OK, so let’s look at what happens when we interpret those three laws together. Moore’s Law has informed half a century of user expectations about technology. More people do more stuff on more devices, and they expect those experiences to keep on getting better, faster and more responsive. As we’ve seen above, the increase in raw computing power that’s going to deliver those improvements isn’t about clock speed any more, it’s about parallelism. Amdahl’s Law tells us whether systems will benefit from that parallelism or not – and that systems based around blocking, non-parallelisable, long-running operations will benefit the least from the next decade of computing innovation. And Conway’s Law says that if we don’t want our systems to contain these kinds of blocking, non-parallelisable operations, then we should be looking to eliminate them from our organisations.

Which brings us to the crux of the thing: what’s the organizational equivalent of a long-running non-parallelizable operation?

How about sitting around reading Hacker News because the person who’s asked you to build a “Summary Dashboard” hasn’t told you where to find the data, or what the dashboard should look like, and they’re out of the office right now, they didn’t leave any notes, and you can’t do anything until they get back?

How about a two-hour project update meeting where a series of people sit around telling each other things they could have emailed, or written down in a ticket or on a wiki page?
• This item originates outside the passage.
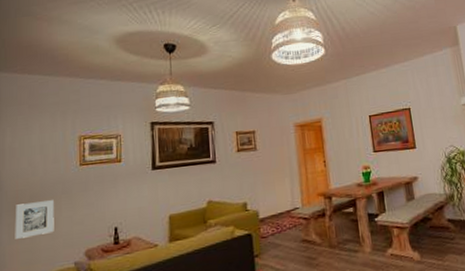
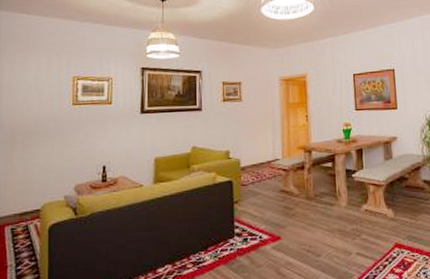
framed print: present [15,200,54,239] -> none [10,136,47,170]

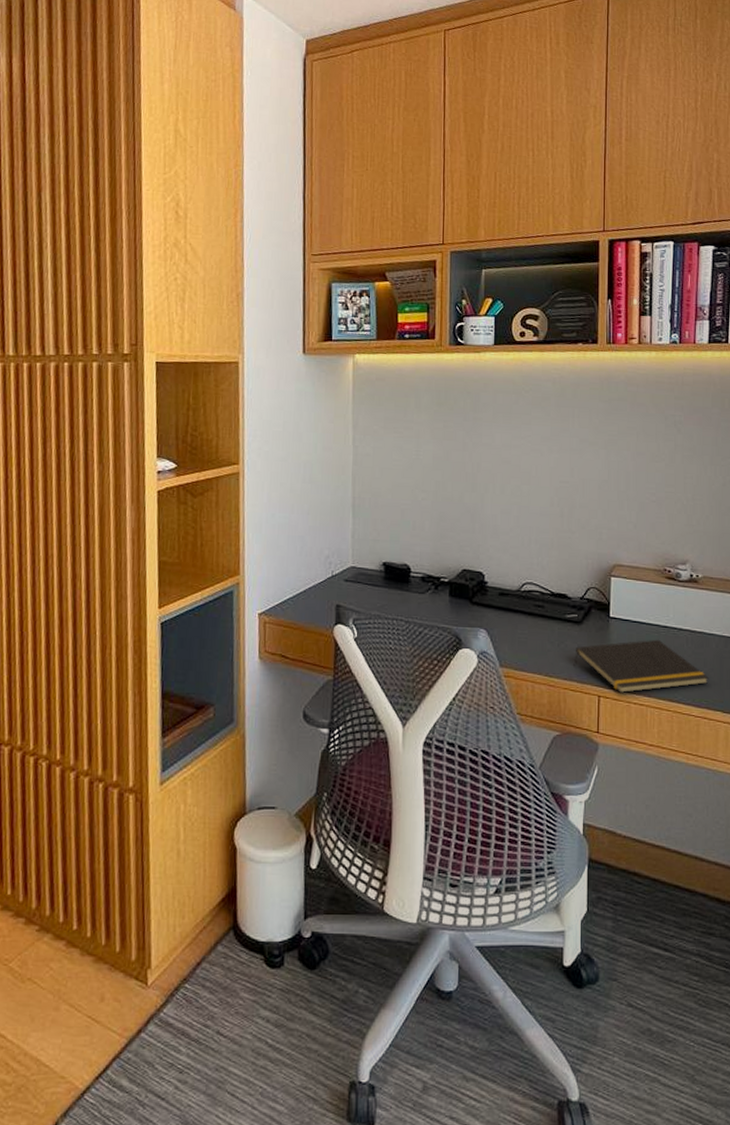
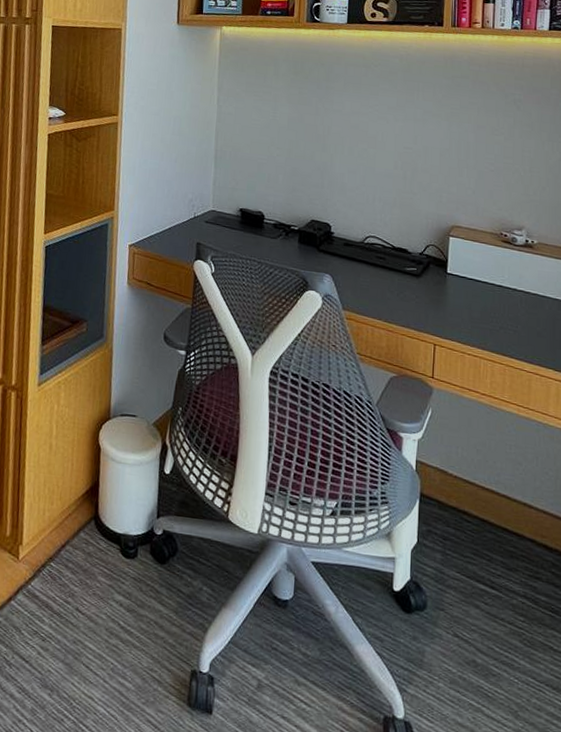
notepad: present [573,639,709,693] -> none [411,297,541,344]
How about sitting on a train for an hour to get to the office in Canary Wharf where you’re expected to be at 09:00 every day, despite the fact that your source code is hosted in the US, your data centre is in Ireland, your issue tracking system is hosted in Frankfurt and your customers are online 24/7 all over the world?

One of the underlying principles of the agile manifesto is that ‘the most efficient and effective method of conveying information to and within a development team is face-to-face conversation’. I think that’s correct, but I think it might be optimising for the wrong metric. Sure, a conversation is a high-bandwidth, high-interaction discussion medium, and I find face-to-face great for bouncing ideas around and solving problems - but conversations are ephemeral. They’re not captured anywhere, nobody outside the conversation knows what was said, and there’s always the risk the people you’re talking to assure you they get it when they actually haven’t understood a single word you said. Perhaps we should be optimising our communication patterns for discoverability instead of raw bandwidth; trading a little temporary velocity for some long-term efficiency.
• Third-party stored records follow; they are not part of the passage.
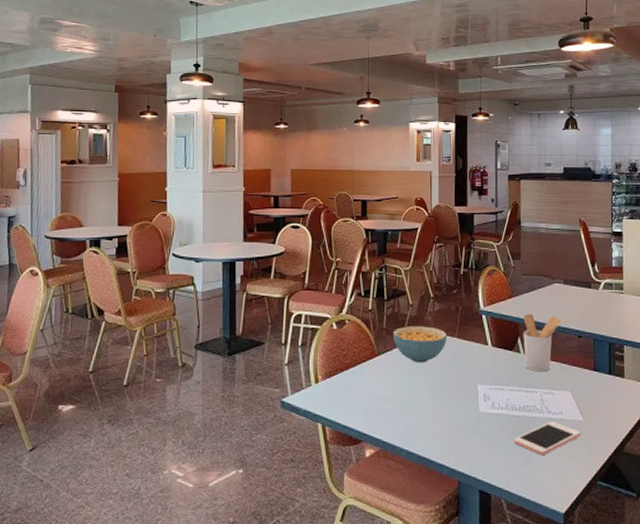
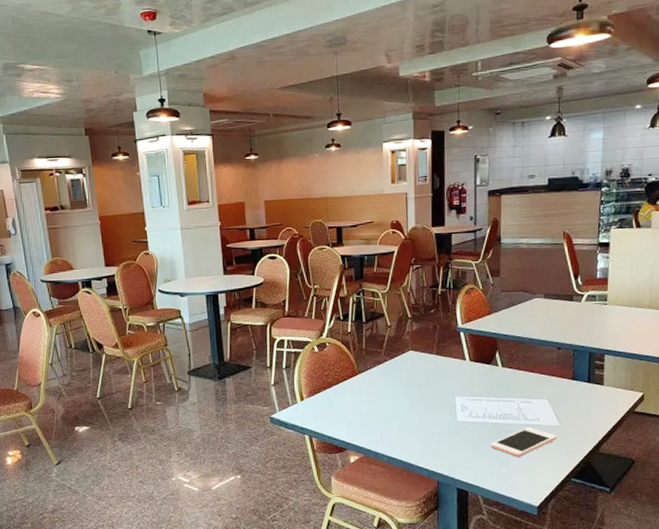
cereal bowl: present [392,326,448,363] -> none [371,345,426,379]
utensil holder: present [523,313,563,372] -> none [501,328,542,383]

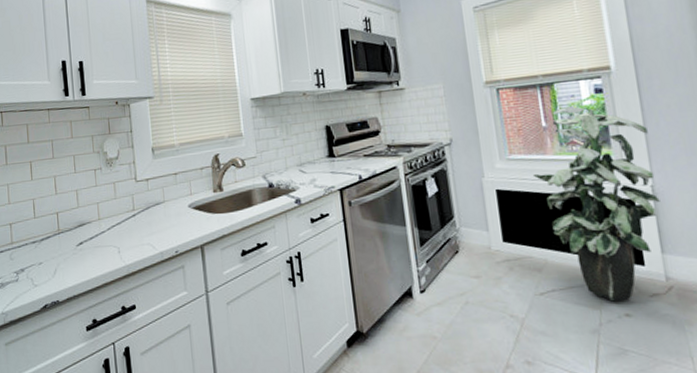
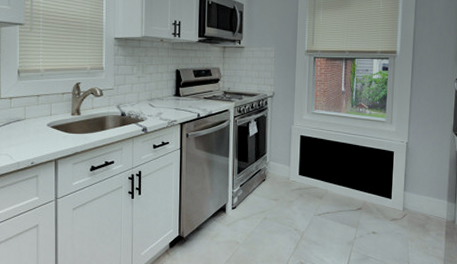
indoor plant: present [532,106,660,302] -> none [328,78,412,223]

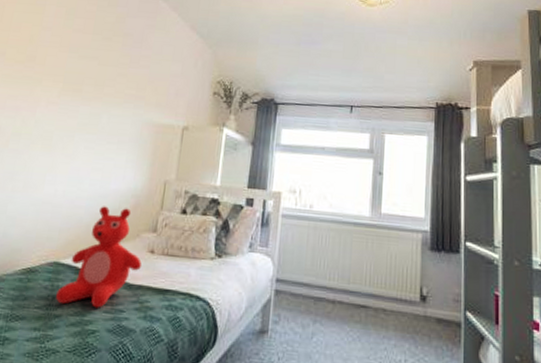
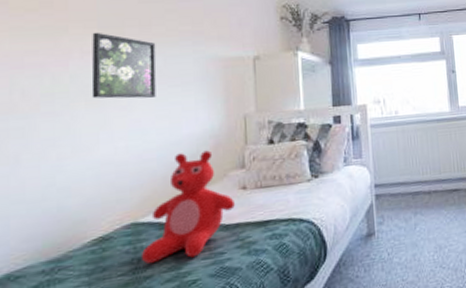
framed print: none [47,86,105,150] -> present [91,32,157,99]

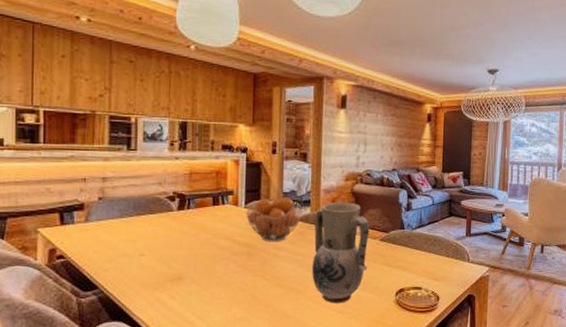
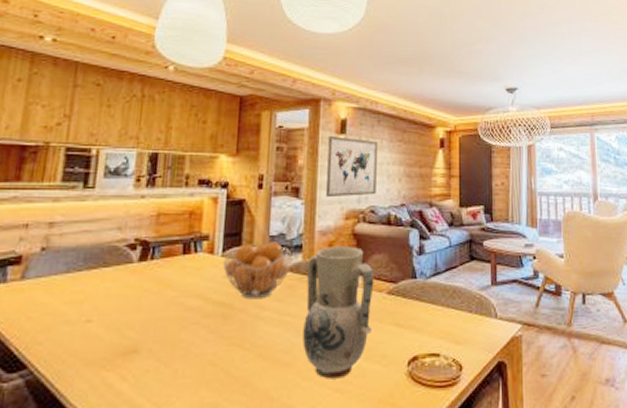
wall art: none [330,110,374,163] -> present [326,136,379,198]

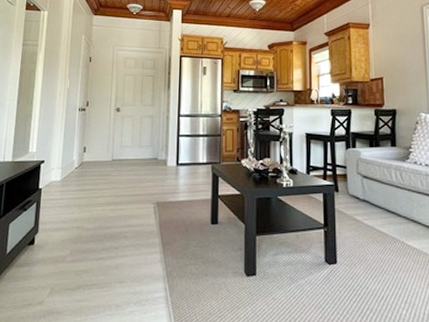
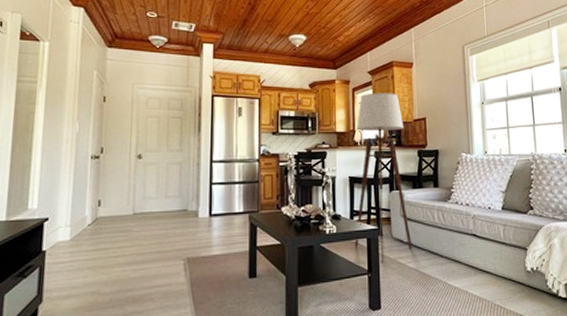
floor lamp: none [311,53,369,219] -> present [355,93,413,263]

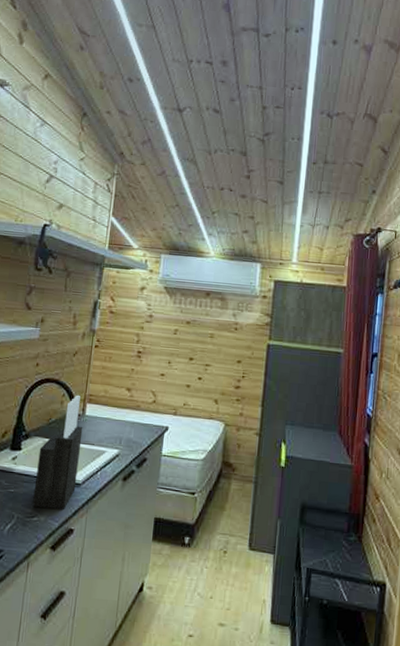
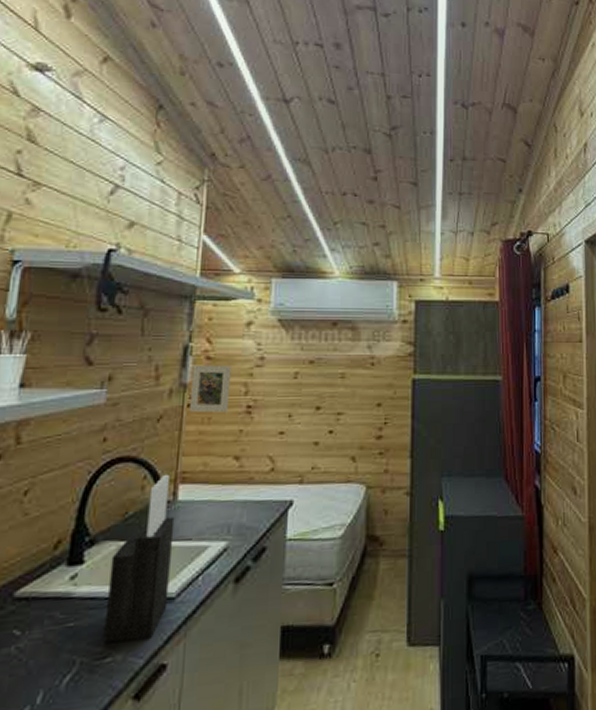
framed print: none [97,316,128,355] -> present [190,364,231,413]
This isn’t just about cancelling a couple of meetings and letting people work from home on Fridays. It’s about changing the way we think about collaboration, so that the interaction patterns we want to see in our systems can emerge organically from the interaction patterns used by the people who created them. It’s about taking established architectural patterns and practises used in asynchronous distributed systems, and working out if we can apply those patterns to our teams and our projects. What if you applied event sourcing to your project backlogs, so you don’t keep having to ask people about the context behind a particular decision? Maybe you’re even doing this already – I know a lot of open-source projects that do an excellent job of capturing this history as part of their open issues and tasks so anybody who wants to pick up a particular ticket can see the complete history, the discussion, the arguments and hopefully the eventual consensus. What if you treat your documentation - wiki pages, GitHub pages, READMEs - like the query stores in a CQRS system? Rapid retrieval, read-only, optimised for consumption, and updated as necessary when processing commands (i.e. making changes) that affect the underlying systems that are being documented?

What I find remarkable is that Moore, Amdahl and Conway all published their eponymous laws almost exactly fifty years ago – Conway’s Law was published in 1964, Moore was 1965, Amdahl was 1967. Their observations hail from a decade of astonishing engineering achievements – Apollo, the Boeing 747, the Lockheed SR-71, the geodesic dome – in an era when computers were still highly specialist devices. Sure, you could argue that people working on timesharing systems in the 1960s couldn’t possibly have foreseen the long-term social implications of distributed systems engineering – but remember, this is the generation that landed on the moon using slide rules and No. 2 pencils. Do you really want to bet on them being wrong?